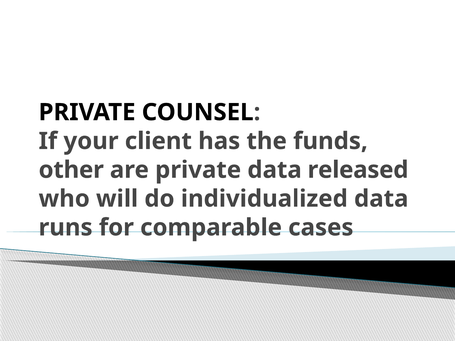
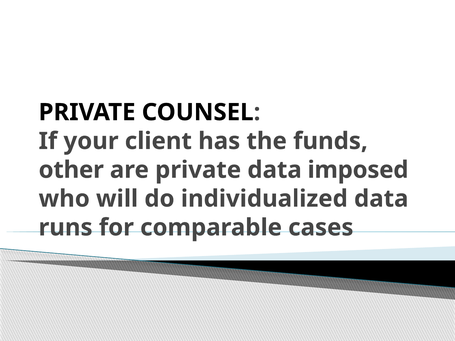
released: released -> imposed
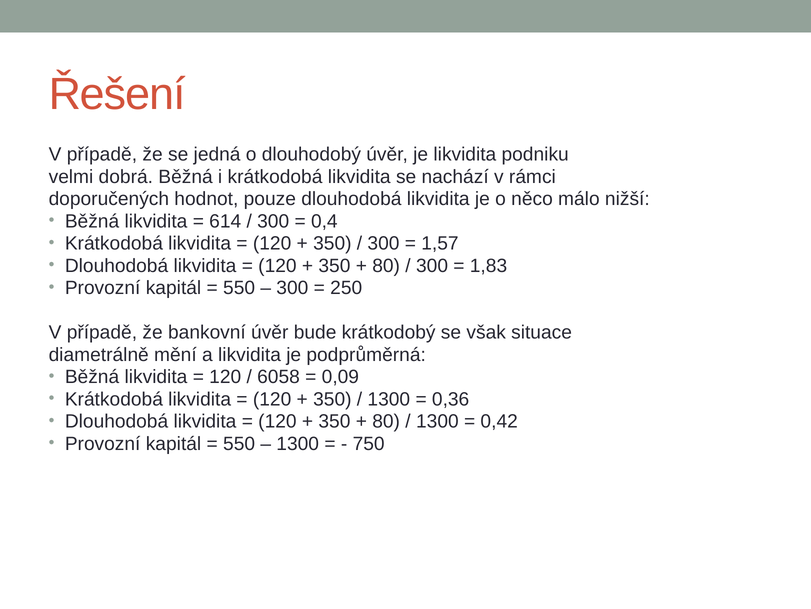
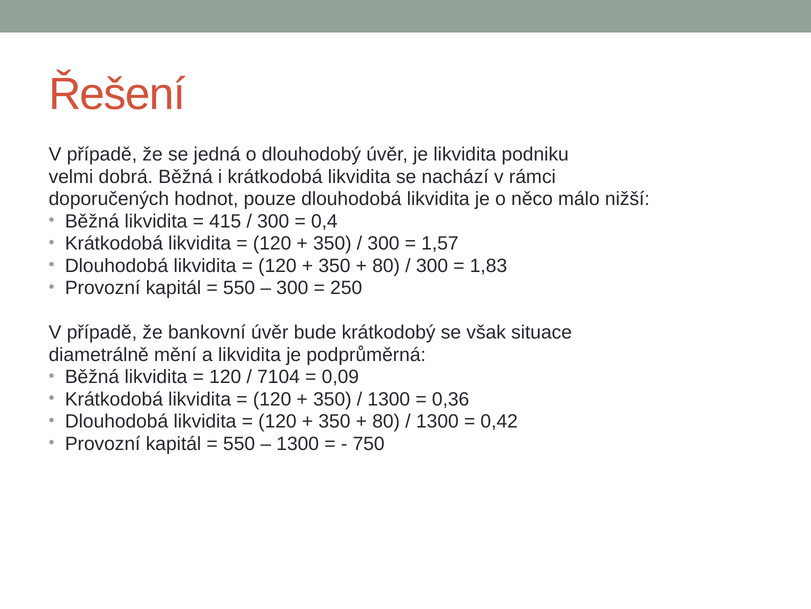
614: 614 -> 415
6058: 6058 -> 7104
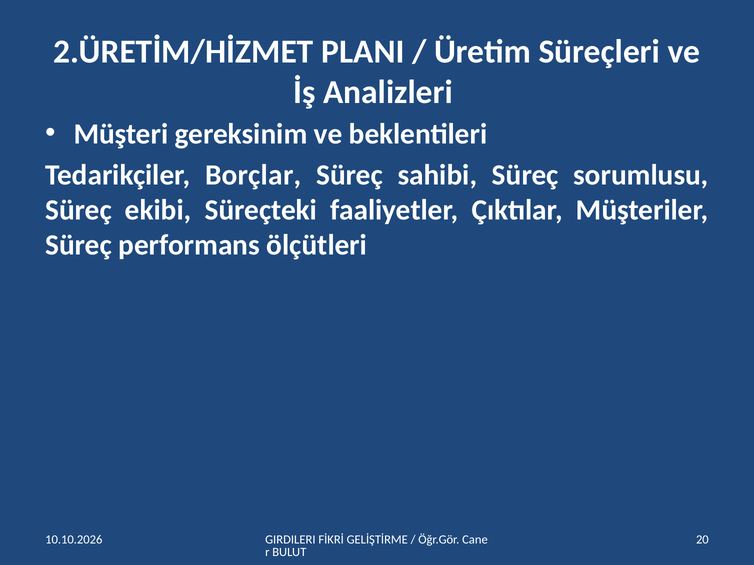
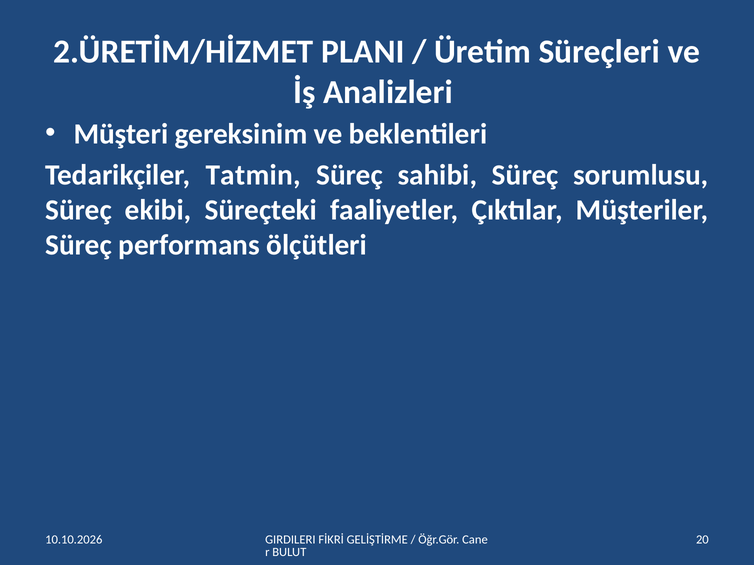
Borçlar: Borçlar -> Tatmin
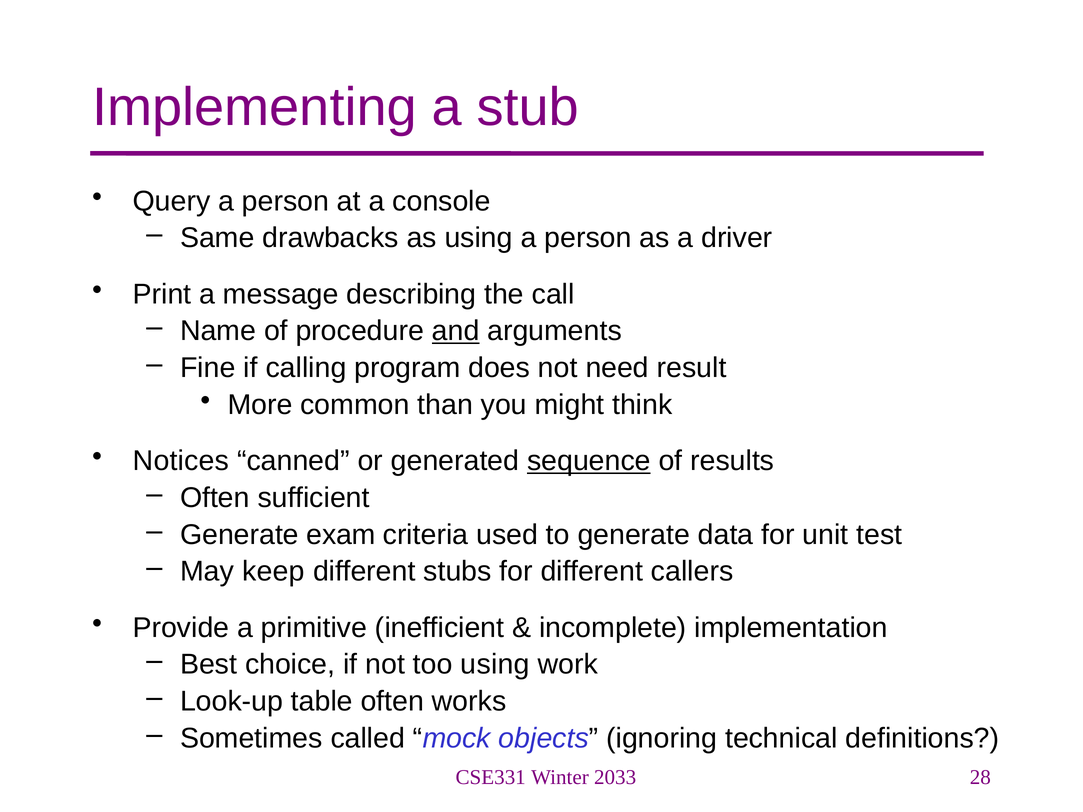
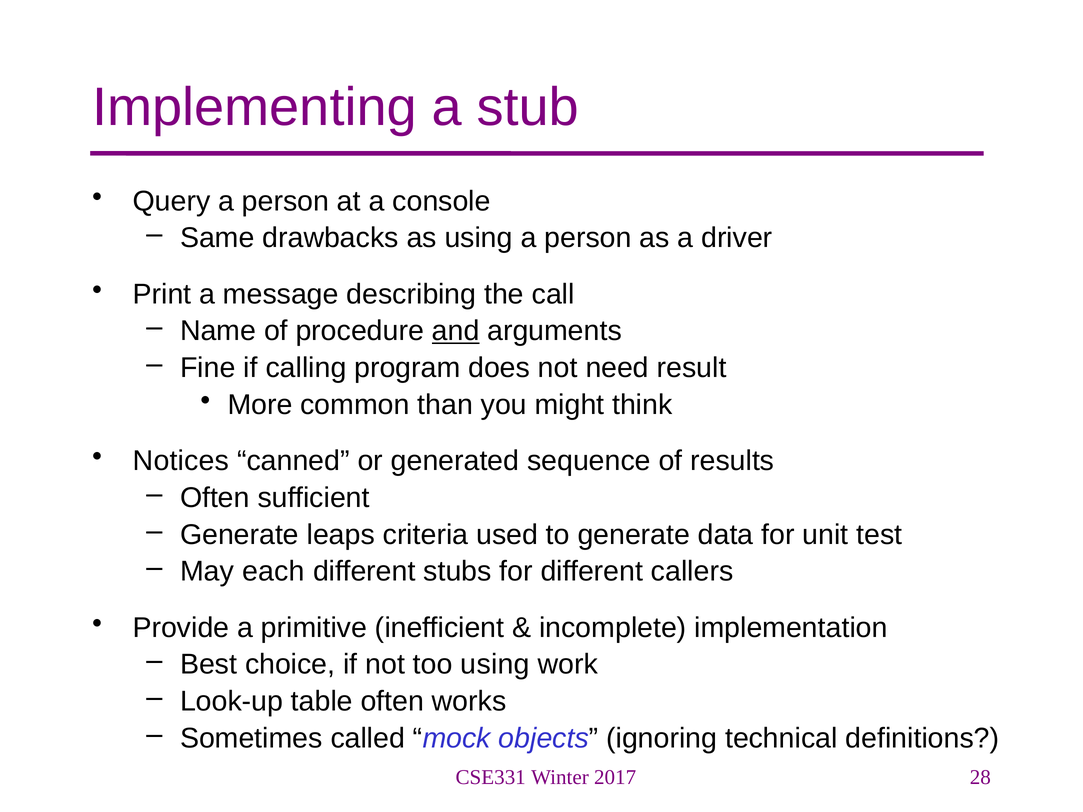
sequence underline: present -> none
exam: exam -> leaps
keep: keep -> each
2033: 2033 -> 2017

※ ※ ※

▶ [WHAT THIS TASK INVOLVES] Copy each line above word for word, leaving out the pictures.

▶ [EXERCISE RESPONSE]
released: released -> imposed
614: 614 -> 415
6058: 6058 -> 7104
Borçlar: Borçlar -> Tatmin
sequence underline: present -> none
exam: exam -> leaps
keep: keep -> each
2033: 2033 -> 2017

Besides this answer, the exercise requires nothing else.